The "scale in turn provides a chance to leverage economies, provide better growth opportunities to staffers and attain a certain critical mass that is important for bagging large deals," Saxena says. The present seat utilisation at Spectramind is 1.8 times and efforts are on to increase it further.

 

A strong management team is a key differentiating factor at Spectramind. Most officials who started out with Roy have stayed put. "The one thing that has always been impressive and very fruitful while looking of management talent," an industry official, who is involved in outsourcing deals, says about Spectramind. While other companies such as EXL and Daksh also have impressive entrepreneurs at the helm, Spectramind can showcase a complete team of professionals in various areas such as operations, quality, HR and business development.

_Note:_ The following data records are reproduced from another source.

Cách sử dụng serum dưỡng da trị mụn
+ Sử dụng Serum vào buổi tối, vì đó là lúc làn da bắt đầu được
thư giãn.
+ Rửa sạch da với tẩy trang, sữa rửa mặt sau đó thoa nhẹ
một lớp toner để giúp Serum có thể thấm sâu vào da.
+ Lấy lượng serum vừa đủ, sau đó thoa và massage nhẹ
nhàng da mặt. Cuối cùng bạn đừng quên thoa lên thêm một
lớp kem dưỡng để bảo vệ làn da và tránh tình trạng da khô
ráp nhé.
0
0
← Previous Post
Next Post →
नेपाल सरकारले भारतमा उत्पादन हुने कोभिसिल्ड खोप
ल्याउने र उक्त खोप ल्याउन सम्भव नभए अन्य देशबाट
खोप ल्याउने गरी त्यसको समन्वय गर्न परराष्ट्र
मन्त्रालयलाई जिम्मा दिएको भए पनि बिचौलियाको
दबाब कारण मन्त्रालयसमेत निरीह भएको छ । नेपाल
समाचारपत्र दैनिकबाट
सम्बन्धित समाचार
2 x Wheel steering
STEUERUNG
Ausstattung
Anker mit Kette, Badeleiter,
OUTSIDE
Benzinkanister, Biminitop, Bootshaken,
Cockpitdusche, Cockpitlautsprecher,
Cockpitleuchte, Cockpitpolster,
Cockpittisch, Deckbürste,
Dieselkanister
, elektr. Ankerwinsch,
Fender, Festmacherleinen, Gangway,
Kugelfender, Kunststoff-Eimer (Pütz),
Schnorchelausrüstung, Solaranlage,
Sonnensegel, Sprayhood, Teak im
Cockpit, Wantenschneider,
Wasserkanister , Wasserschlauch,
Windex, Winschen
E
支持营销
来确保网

Apart from Roy, the other key officials at Spectramind are Sanjay Joshi, Vice-Chairman, who is in charge of sales and marketing, Devashish Ghosh, Chief Operating Officer both Ghosh and Joshi came from Wipro), Raj Dutta, Chief Financial Officer; S Varadarajan, Vice-President (Talent Engagement and Development) and Nilanjana Paul, Vice-President, New Business Development.

 

This team has also been able to cope with the problems caused by rapid growth. "We have the Management width and depth to handle such issues," exults Roy. For this purpose, Spectramind has created strategic business units, which are run as independent companies by Vice-Presidents. However; the parentage of Wipro should come in handy here too, as the company is used to over 40 per cent growth for the past so many years. Wipro’s top brass has also given Spectramind operational decision making freedom so far, letting the company retain its entrepreneurial midset. It remains to be seen, however, whether such freedom will continue to exist in the future as well. As the company grows larger, more bureaucracy could influence its managerial structure.

 

Some time ago, an industry expert said that one significant shortcoming of Spectramind was the inadequate management attention to smaller accounts. "At its current size, small accounts, of say 100 agents, are largely inconsequential to Spectramind. As a result, we often hear market buzz around poor servicing to these accounts or diversion of managerial talent to larger accounts," he had said then. In mid-December, Lehman Brothers, a US based investment banker, pulled out technical helpdesk work from Spectramind, apparently because of lack of quality in service. Only 26 people were working on this project. Also, Spectramind stopped working on the human Genomics project, which it once used to highlight as an  example of high end, complex work the company is capable of delivering. Here too, only a small team was involved. But as long as large deals flow in, there may not be reasons for worry.

 

Another area of concern for the company is the lack of an international footprint. But Spectramind is understood to be on the lookout for setting up operations overseas and an announcement in this regard is in the offing.

 

Who knows, another three years from now, it may be a completely different story.

 

QUESTIONS

1. Why has the crash of dotcoms and the economic slowdown in the US hit India's software firms badly ?

 

2. How can Wipro help in leveraging Daksh and EXL?

 

3. Can Wipro fulfil the BPO requirements for Spectramind, which can feature as a natural choice of a vendor?